Reckoner Update August 2023


This is a sad update. I literally am further behind this month than where I was last month.

🔄 Sync Updates

So there was a breaking change in peerdart version 0.5.1 which broke data exchange. This caused me to panic a bit and then review the repository documentation. I realized then that the library which I was making the core of my synchronization strategy was in an alpha status and breaking changes like this should be expected.

🤔 Evaluating options

I then took stock of what was going on and considered my options. At that time, I was still committed to using a peer-to-peer device synchronization model. Thus I looked into figuring out how to do local device synchronization. This involves the complicated process of discovering available devices and then communicating between devices.

I tried using a package call network_discovery to find local devices and then camel to TCP communicate between devices. However, this comes with 2 critical drawbacks.

  1. This is limited to non-web platforms. This means that web browsers had no way to synchronize data
  2. This involves choosing some TCP port to use for communication which is prone to certain routers or firewall rules to block the traffic

The bigger of these two problems is the lack of a synchronization method for web.

🕸️ The Web Problem

I was about ready to abandon the web platform entirely. The big benefit of the web platform is that it provides a way for people on currently non-supported platforms. This means that I can encourage people on Windows, iOS, Mac, and Google Play Android devices to use the web version of the app. The implementation I had for the web platform was using sql.js which was what had the most cross-browser support when I first implemented. This implementation is fairly slow though requiring the entire database to be loaded in memory and the entire database to be written on a change.

As I was about to remove it, I checked Drift and found out that there is finally a stable version of the WASM database which is far more performant than the sql.js implementation. Thus I decided to keep the web implementation and figure out how I would enable device synchronization on web.

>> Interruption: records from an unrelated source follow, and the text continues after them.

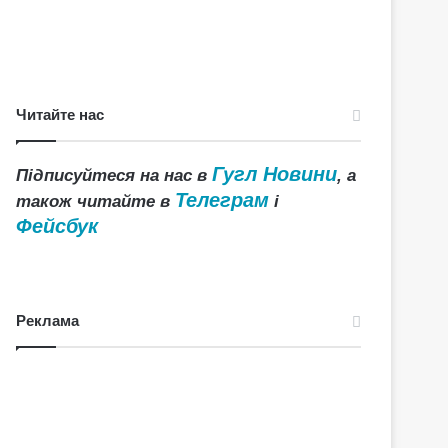
Читайте нас
Гугл Новини
Підписуйтеся на нас в
, а
Телеграм
також читайте в
і
Фейсбук
Реклама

Ultimately, I resurrected the old PocketBase synchronization method. So now we will be supporting two methods of data synchronization: local and self-hosted.

đź”® Future of Peer-to-Peer Sync

So, there is a problem with the current local synchronization implementation; there isn’t an easy way to test this. In order to test it, it would require me to setup separate devices and then connect them. That with the drawbacks previously aforementioned, I will probably abandon local synchronization and look at re-adding web-based peer-to-peer synchronization. The biggest takeaway is to fix the versions for alpha libraries.

⏳ So How Long Till Release?

Uhhh, I don’t know 🤷. I know what I want to get done before I release this to the public. I nominally could release it now as a single device app. However, for what I personally want, the synchronization service is necessary. I wanted a peer-to-peer sync service as I don’t want to self-host anymore. With that said, the peer-to-peer library just isn’t stable enough for me to release without a stable fallback option.

What I didn’t go over was all of the personal issues going on in my life that has limited my ability to make progress on this project. The TLDR is that we had a lot of traveling vacations this month and I tried to minimize my time off by working during them. Contracting jobs aren’t in the cards for me in the future.

What’s Next

I have adjusted the task list according to what I want to do before releasing version 0.2.